Storia dell'articolo
Chiudi
Questo articolo è stato pubblicato il 25 maggio 2010 alle ore 16:50.
La Corea del Nord agita lo spettro della guerra e rompe tutti i rapporti con Seul, rifiutando qualsiasi dialogo per il restante mandato del presidente Lee Myung-bak ed espellendo i 2mila dipendenti sudcoreani dall'area industriale di Kaesong. Che la pace sia affidata a un fragile equilibrio è testimoniato dal fatto che i rapporti bilaterali saranno regolati «dalle leggi in tempo di guerra». Pyongyang ha accusato la marina militare di Seul di avere violato la propria frontiera, penetrando nelle sue acque territoriali.

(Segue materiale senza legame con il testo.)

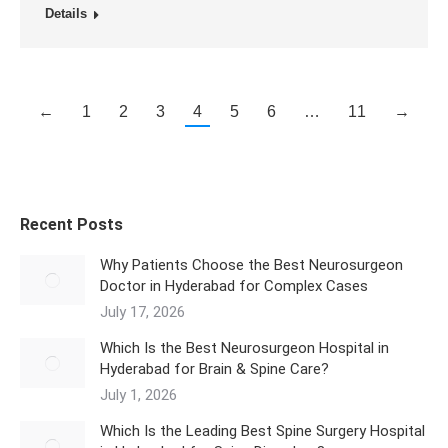
Details
←
1
2
3
4
5
6
…
11
→
Recent Posts
Why Patients Choose the Best Neurosurgeon
Doctor in Hyderabad for Complex Cases
July 17, 2026
Which Is the Best Neurosurgeon Hospital in
Hyderabad for Brain & Spine Care?
July 1, 2026
Which Is the Leading Best Spine Surgery Hospital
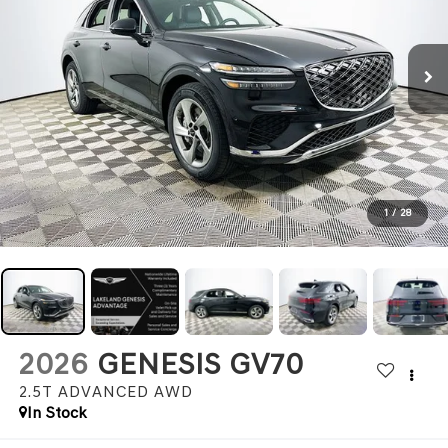
1
/
28
2026
GENESIS GV70
2.5T ADVANCED
AWD
In Stock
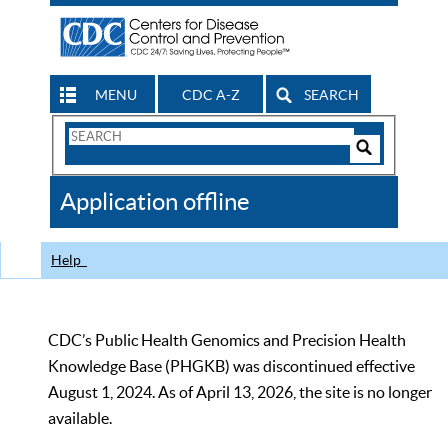
MENU
CDC A-Z
SEARCH
Search
Form
Search
Controls
The
Application offline
CDC
Help
CDC’s Public Health Genomics and Precision Health
Knowledge Base (PHGKB) was discontinued effective
August 1, 2024. As of April 13, 2026, the site is no longer
available.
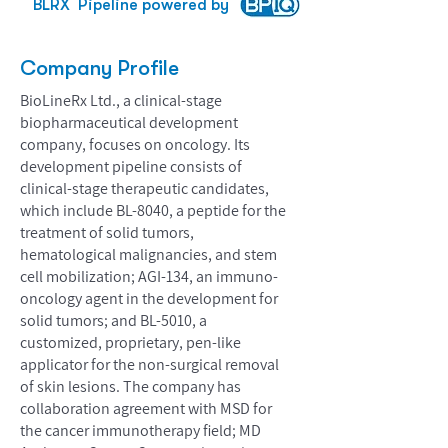
BLRX
Pipeline powered by
Company Profile
BioLineRx Ltd., a clinical-stage
biopharmaceutical development
company, focuses on oncology. Its
development pipeline consists of
clinical-stage therapeutic candidates,
which include BL-8040, a peptide for the
treatment of solid tumors,
hematological malignancies, and stem
cell mobilization; AGI-134, an immuno-
oncology agent in the development for
solid tumors; and BL-5010, a
customized, proprietary, pen-like
applicator for the non-surgical removal
of skin lesions. The company has
collaboration agreement with MSD for
the cancer immunotherapy field; MD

Il "caro leader" Kim Jong-il, secondo il gruppo di rifugiati nordcoreani a Seul, North Korea Intellectuals Solidarity (Nkis), ha ordinato la massima allerta alle truppe, con «soldati sul piede di guerra» e «pronti a combattere se attaccati»: uno scenario sufficiente a far crollare la piazza finanziaria di Seul e il won, scivolato ai minimi da luglio 2009 sul dollaro.
La brusca svolta è giunta mentre la Corea del Sud, in pressing sulla Cina, ha strappato alla Russia l'impegno per «consultazioni ravvicinate», negli sforzi per ottenere una condanna internazionale con nuove sanzioni delle Nazioni Unite contro il Nord, ritenuto responsabile dell'affondamento della corvetta Cheonan, in cui sono morti 46 marinai. Seul ha promesso di voler «far pagare» al Nord «il prezzo» dell'affondamento della Cheonan, il 27 marzo scorso, chiedendo all'Onu delle nuove sanzioni contro Pyongyang e sospendendo le relazioni commerciali bilaterali.

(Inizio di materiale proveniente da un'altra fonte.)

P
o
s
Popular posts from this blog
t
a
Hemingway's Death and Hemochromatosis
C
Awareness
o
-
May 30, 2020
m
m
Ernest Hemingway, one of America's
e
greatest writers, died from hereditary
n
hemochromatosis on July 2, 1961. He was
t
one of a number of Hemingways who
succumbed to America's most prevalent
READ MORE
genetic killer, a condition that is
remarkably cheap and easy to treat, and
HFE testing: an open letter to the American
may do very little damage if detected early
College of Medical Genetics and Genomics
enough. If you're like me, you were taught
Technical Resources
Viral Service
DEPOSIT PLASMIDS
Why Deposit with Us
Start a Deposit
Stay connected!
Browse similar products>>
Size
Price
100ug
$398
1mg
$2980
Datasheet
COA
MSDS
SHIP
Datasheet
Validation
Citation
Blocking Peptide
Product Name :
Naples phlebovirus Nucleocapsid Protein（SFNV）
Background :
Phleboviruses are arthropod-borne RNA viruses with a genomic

Wu Dawei, rappresentante speciale di Pechino per gli affari della penisola coreana, ha incontrato oggi a Seul il ministro degli Esteri sudcoreano, Yu Myung-hwan, e il capo dei colloqui sul nucleare, Wi Sung-lac, sulla situazione venutasi a creare nella penisola.
«La posizione cinese appare ancora poco chiara», ha detto in forma anonima all'agenzia Yonhap, un funzionario di Seul. «Quello su cui ha puntato la controparte cinese è stata principalmente il mantenimento della stabilità e della pace».

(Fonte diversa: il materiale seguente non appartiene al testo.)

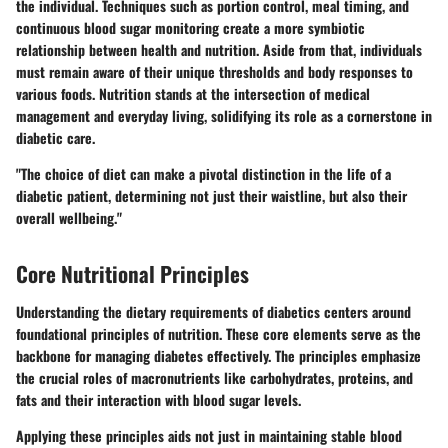
the individual. Techniques such as portion control, meal timing, and
continuous blood sugar monitoring create a more symbiotic
relationship between health and nutrition. Aside from that, individuals
must remain aware of their unique thresholds and body responses to
various foods. Nutrition stands at the intersection of medical
management and everyday living, solidifying its role as a cornerstone in
diabetic care.
"The choice of diet can make a pivotal distinction in the life of a
diabetic patient, determining not just their waistline, but also their
overall wellbeing."
Core Nutritional Principles
Understanding the dietary requirements of diabetics centers around
foundational principles of nutrition. These core elements serve as the
backbone for managing diabetes effectively. The principles emphasize
the crucial roles of macronutrients like carbohydrates, proteins, and
fats and their interaction with blood sugar levels.
Applying these principles aids not just in maintaining stable blood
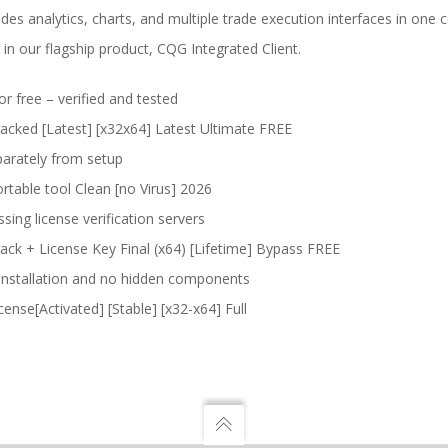
es analytics, charts, and multiple trade execution interfaces in on
 in our flagship product, CQG Integrated Client.
 free – verified and tested
cked [Latest] [x32x64] Latest Ultimate FREE
arately from setup
able tool Clean [no Virus] 2026
ing license verification servers
k + License Key Final (x64) [Lifetime] Bypass FREE
installation and no hidden components
nse[Activated] [Stable] [x32-x64] Full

A differenza di altri Paesi, Pechino, l'alleato più stretto del regime di Kim Jong-il, non ha preso posizione sull'accaduto dopo che giovedì una commissione internazionale di esperti ha attribuito a un siluro di Pyongyang la causa della tragedia costata la vita a 46 marinai. Gli incontri di Seul, ha aggiunto la fonte, sono serviti a Wu per promuovere «la comprensione reciproca: credo che si debba aspettare più di quanto si poteva ipotizzare prima di vedere la posizione cinese».